[To do]
**a)** According to the obituary of the Kuwaiti sawt singer, in which neighborhood was Hamad Khalifa born?
**b)** Extend the obituary of Kuwaiti sawt singer Hamad Khalifa, starting after its final sentence.

[Text shown]
--- Begin ---

Popular Kuwaiti sawt singer Hamad Khalifa passes away at the age of 89


(MENAFN- Arab Times) Late singer was known for his mastery of oud

Hamad Khalifa

KUWAIT CITY, July 19, (KUNA): Kuwaiti popular sawt singer and performer Hamad Khalifa, considered one of the icons of traditional Kuwaiti music, passed away on Wednesday at the age of 89. The late singer was renowned for performing old folk songs in the traditional Kuwaiti musical styles of sawt and samry.

He was also known for his mastery of oud and other string instruments. Khalifa, whose full name is Hamad Khalifa Ali Al-Saqer, was born in 1929 in Al-Mawash neighborhood in the old area of Jibla in Kuwait City.

Following his parents' death at a young age, Khalifa grew up as an orphan living at his relatives' home in the Murqab area of Kuwait City. He received his education, which consisted merely of memorizing the Holy Quran, reading, and writing Arabic, from the schools of Sayed Hashem Al-Henayan, Mulla Marshad, and Al- Mubarakeya.

His interest in music began when listening to old vinyl records of sawt music, played at public coffee houses. Sat inside these cafes, he would listen passionately for hours to the songs and melodies, prompting him to develop a love for oud - a necassary component of this type of music.

It was then he decided to learn how to play this diverse instrument, which he mastered soon after. Khalifa joined other fellow musicians and began to play at samras - a Kuwaiti word used to describe private in-door sessions which combine sawt ensembles.

As his performances developed over time, Khalifa began to perform at major community-renowned samras alongside other prominent counterparts, such as Saud Al-Arrouj. He also performed at wedding parties and concerts, sponsored by stateowned enterprises, such as the Kuwait Oil Company, to which he was employed.

--- End ---

[Given data]
--- Begin ---

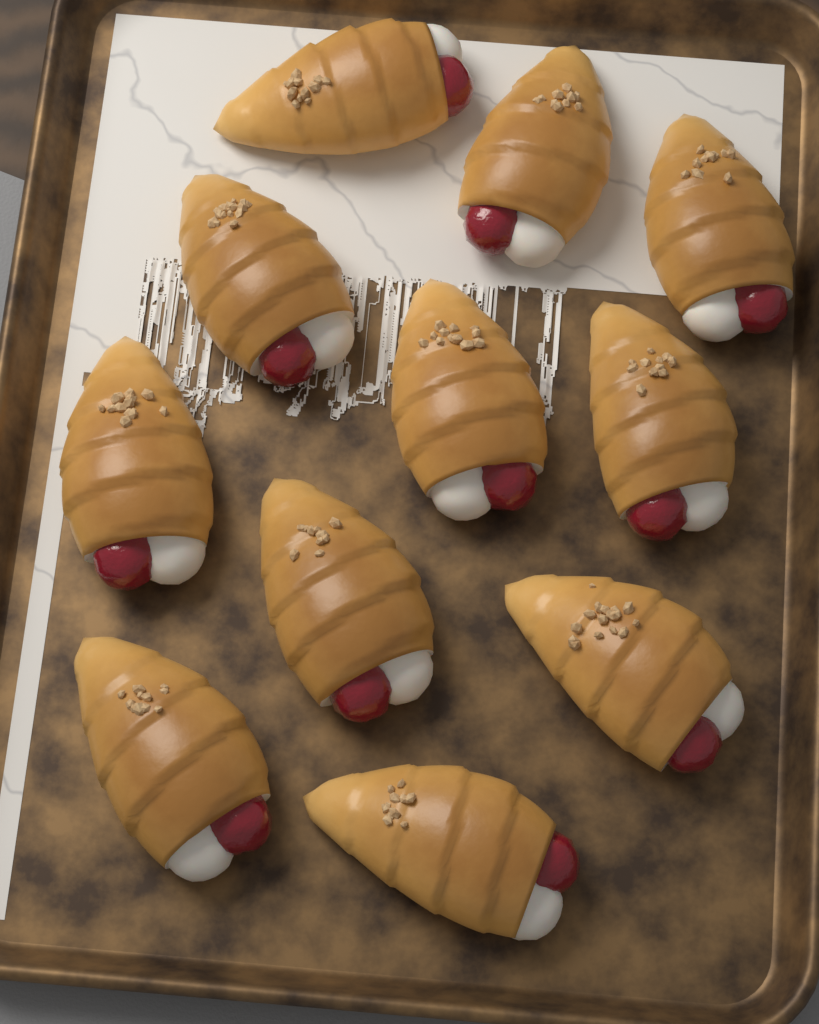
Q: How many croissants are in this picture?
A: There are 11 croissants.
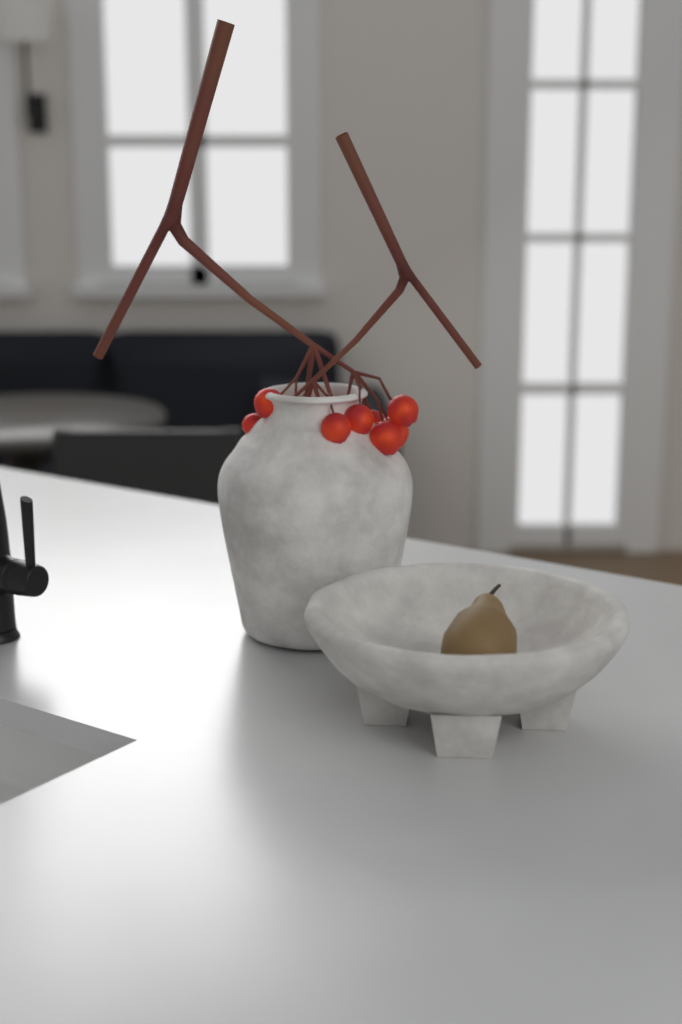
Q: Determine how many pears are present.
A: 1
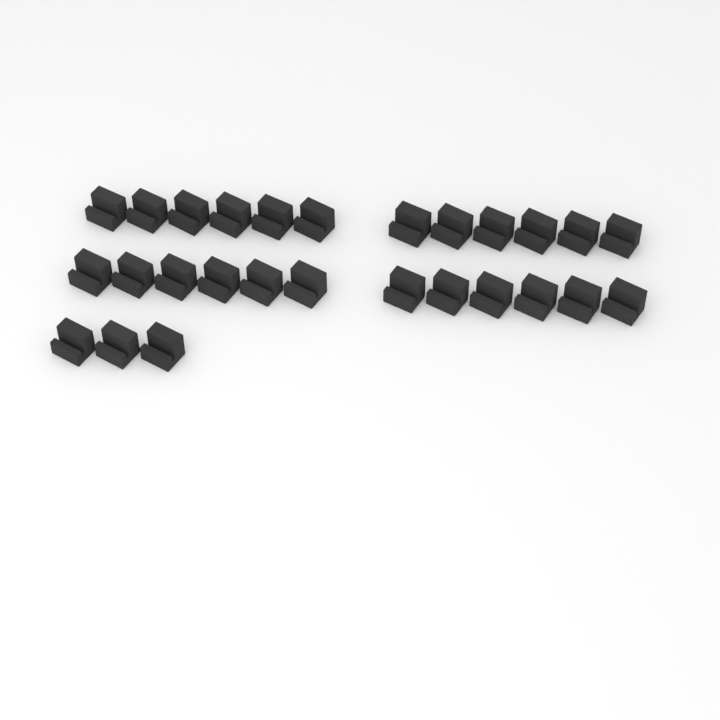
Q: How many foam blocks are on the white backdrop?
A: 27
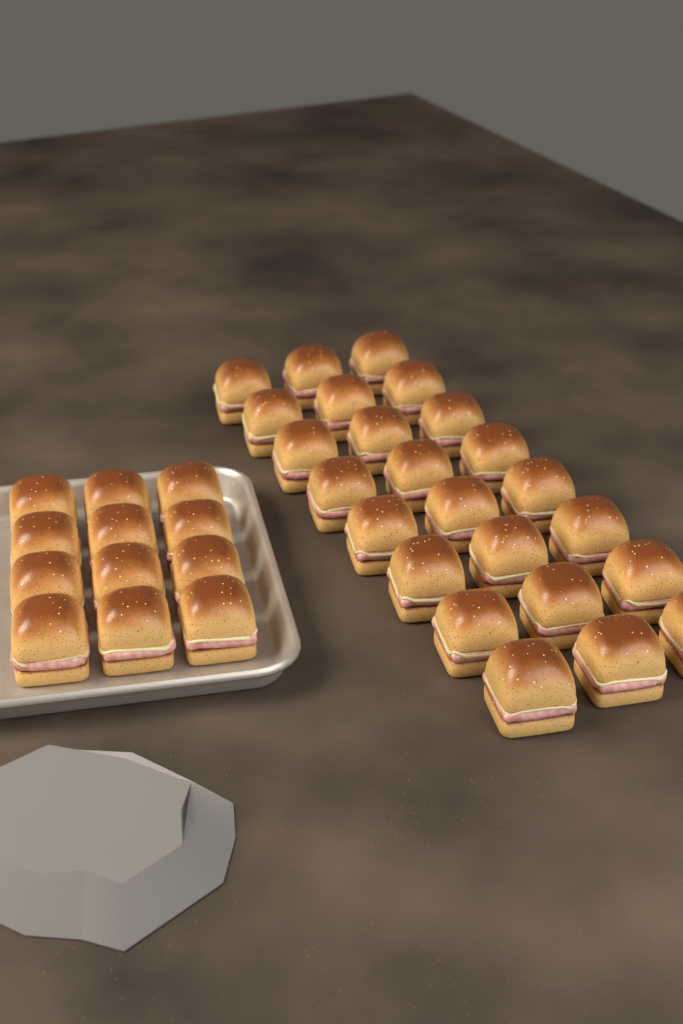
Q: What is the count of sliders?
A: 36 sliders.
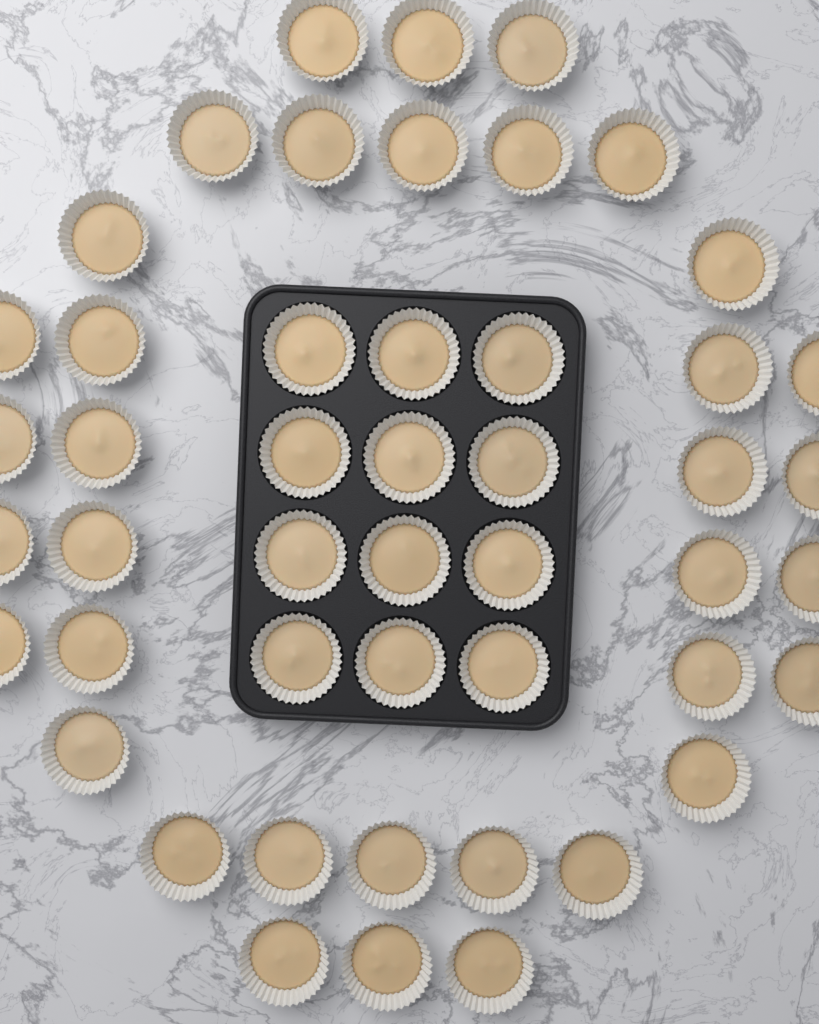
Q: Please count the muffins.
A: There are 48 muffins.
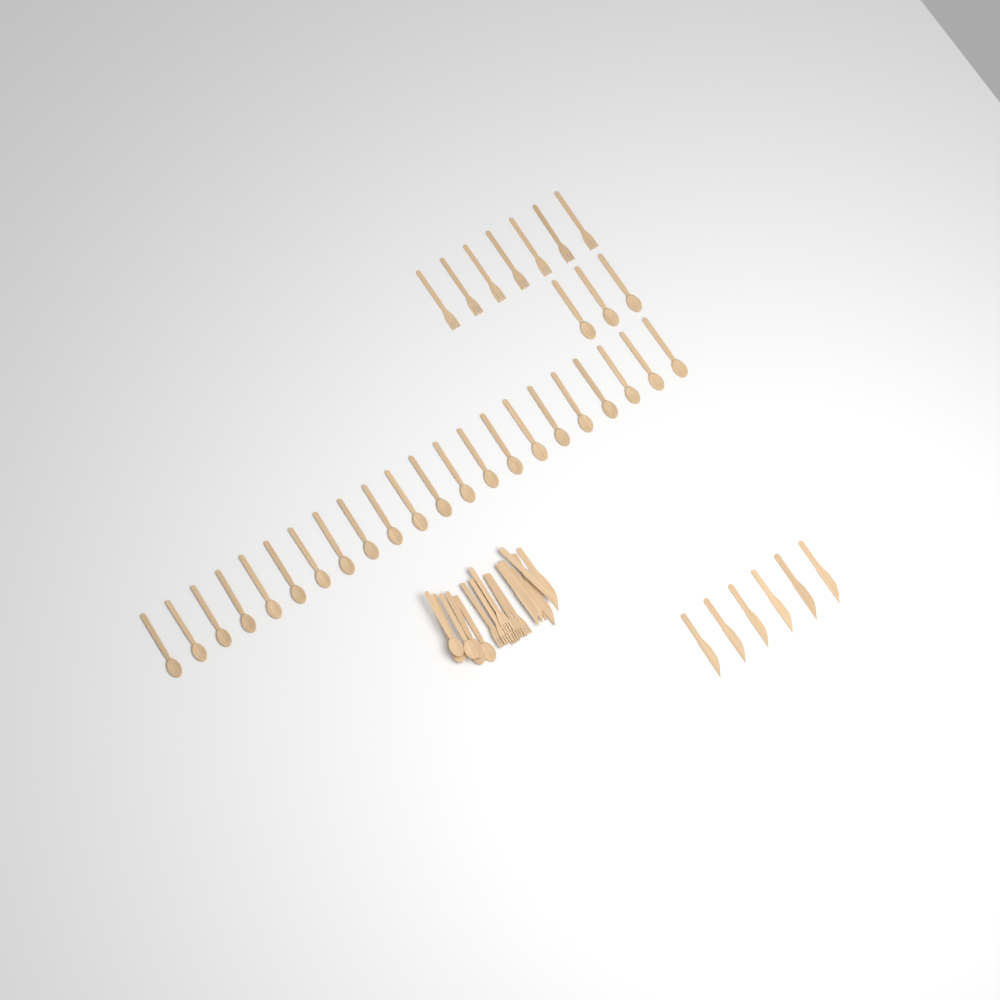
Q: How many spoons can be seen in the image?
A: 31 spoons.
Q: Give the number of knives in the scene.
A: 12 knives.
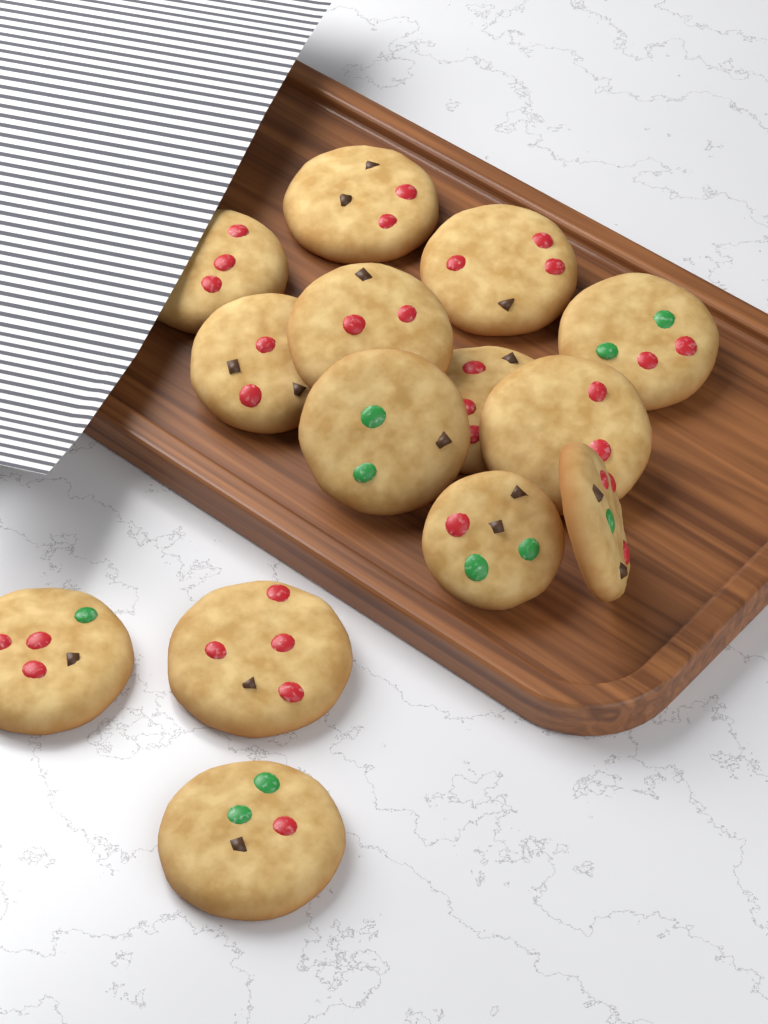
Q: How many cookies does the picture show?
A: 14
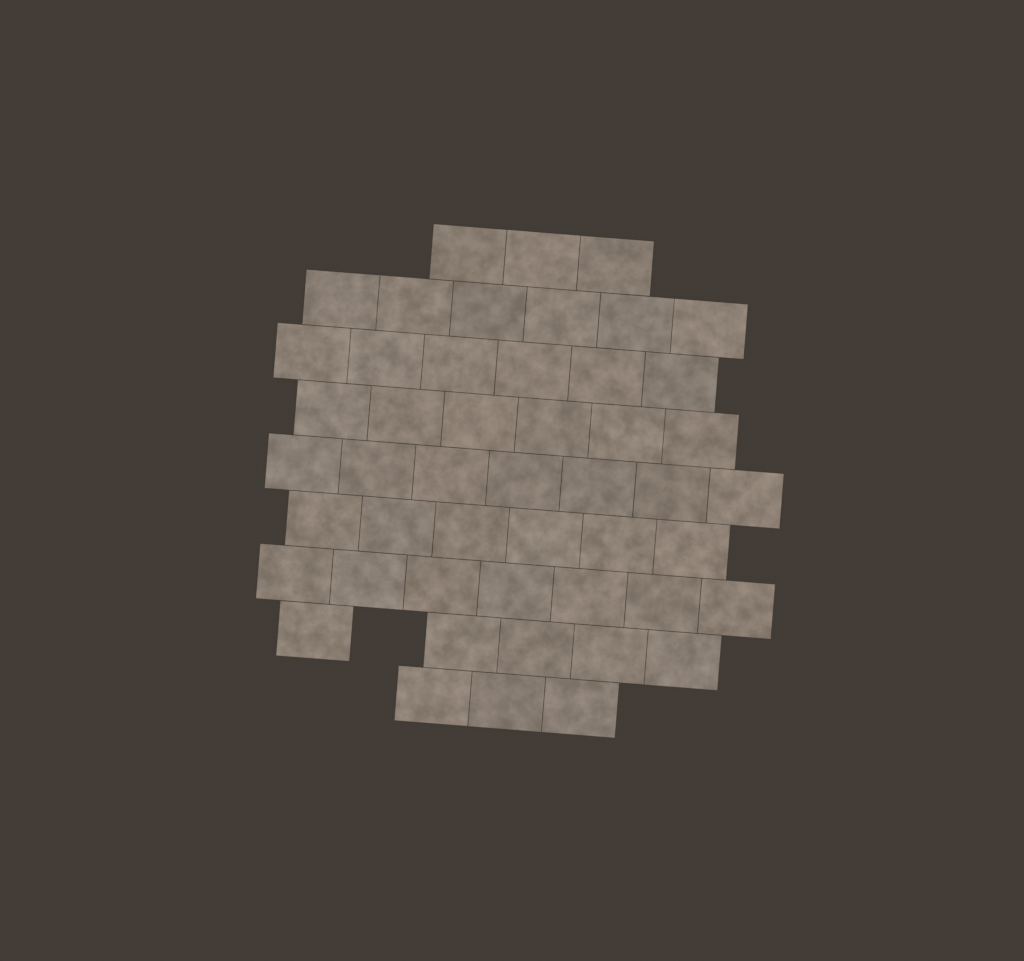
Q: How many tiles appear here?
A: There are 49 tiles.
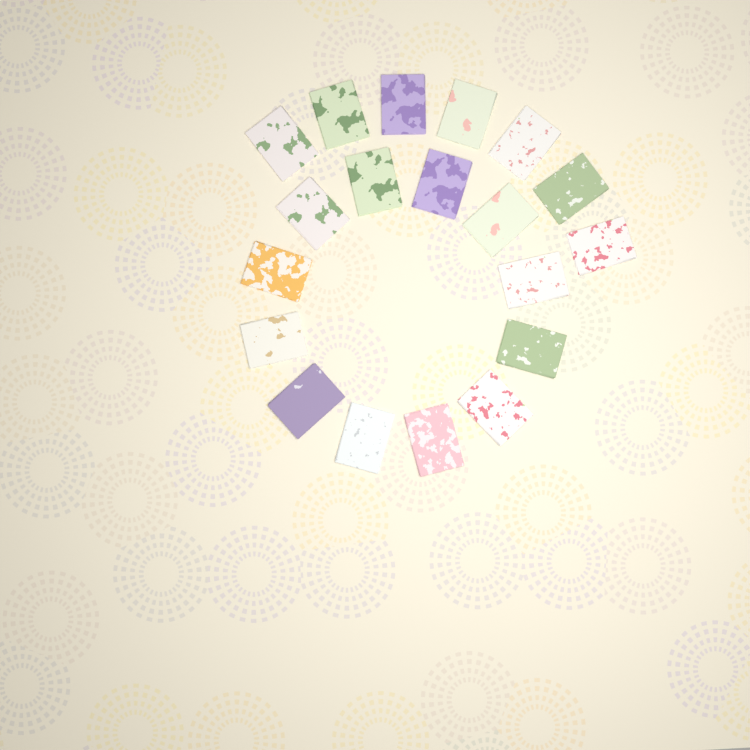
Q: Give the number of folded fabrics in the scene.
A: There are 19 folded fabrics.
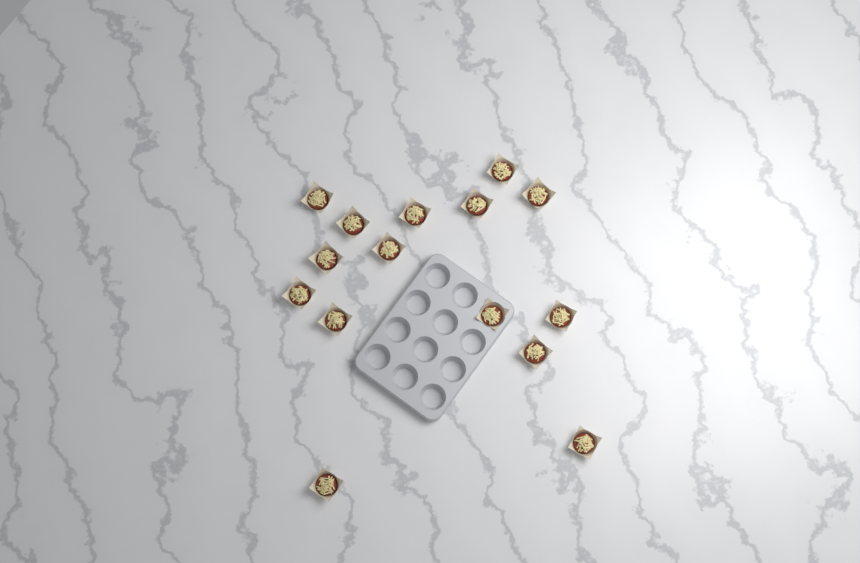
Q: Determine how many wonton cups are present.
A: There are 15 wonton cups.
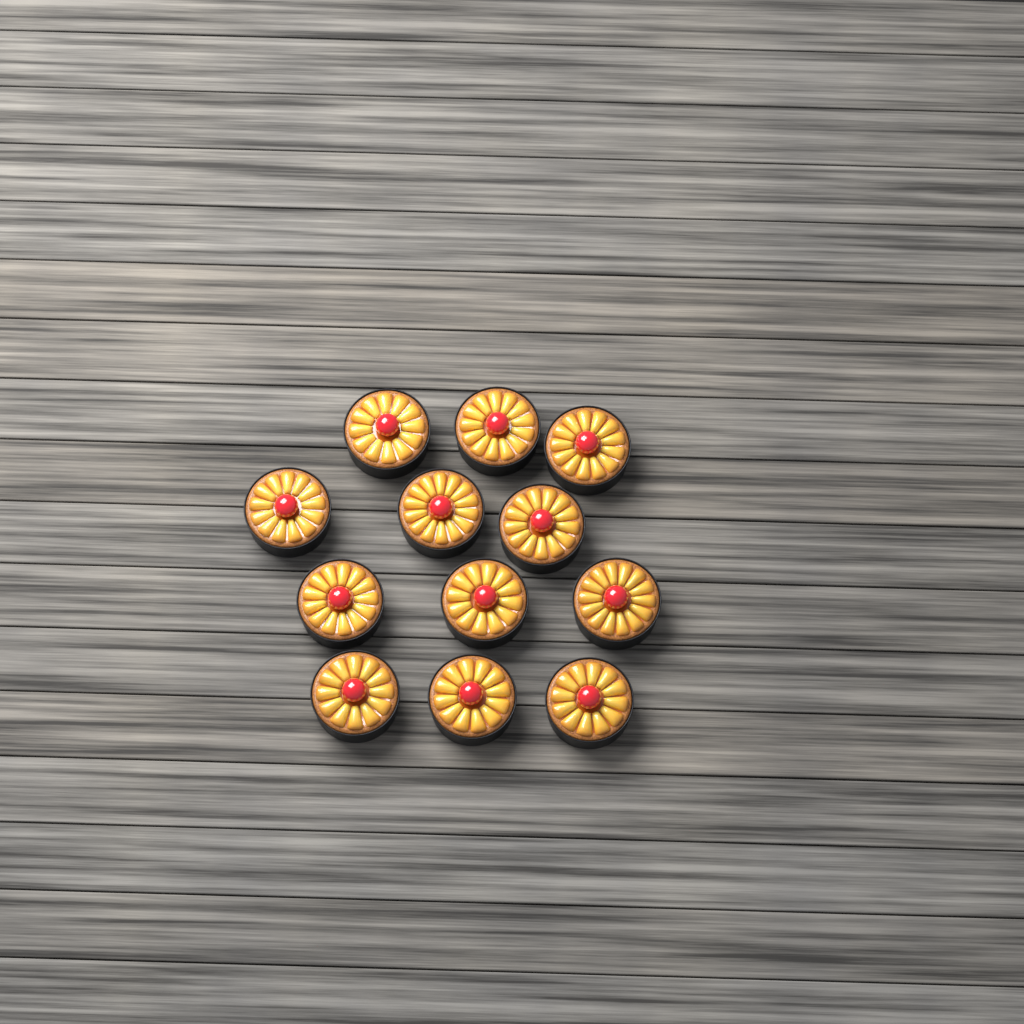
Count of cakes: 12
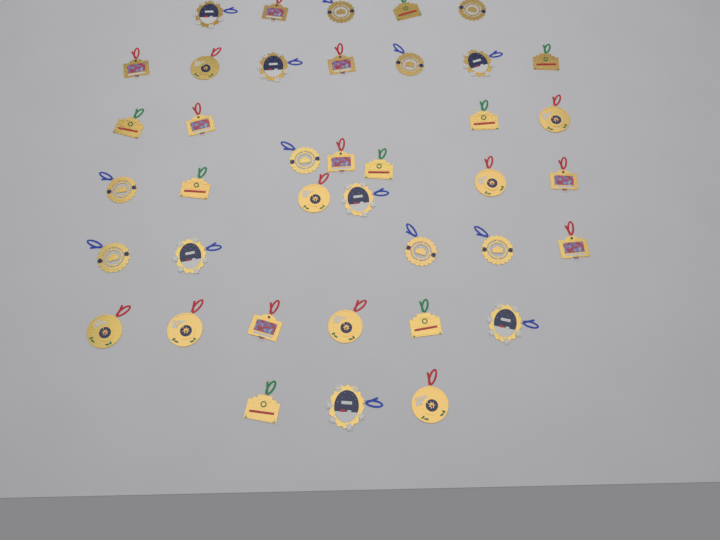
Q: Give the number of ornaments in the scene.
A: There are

--- End ---

[Exercise responses]
**a)** Al-Mawash, in the old area of Jibla in Kuwait City.

**b)**
Strangely enough, the late singer's first opportunity on the microphone was not in Kuwait. While on transit as a member of a Kuwaiti dhow naval merchant expedition he performed a sawt song for the first time on a radio station in the East African archipelago of Zanzibar.

He was accompanied on the mirwas, a small double-sided hand-held drum, by Majed Awadh, who happens to be a kin to the famous Awadh Doukhi, an iconic Kuwaiti singer. Khalifa released his first record in 1949 under the Bahrain-based Taha Records, owned by fellow Kuwaiti Taha Sabry. He also recorded for Bahrain Phone Records, owned by Ibrahim Taqi.

In 1954, Khalifa released another record under independent label, Bou- Zaid Phone Company, in Kuwait. He also performed regularly on the publically-owned Radio Kuwait, after stints on Radio Shereen, a private local radio station.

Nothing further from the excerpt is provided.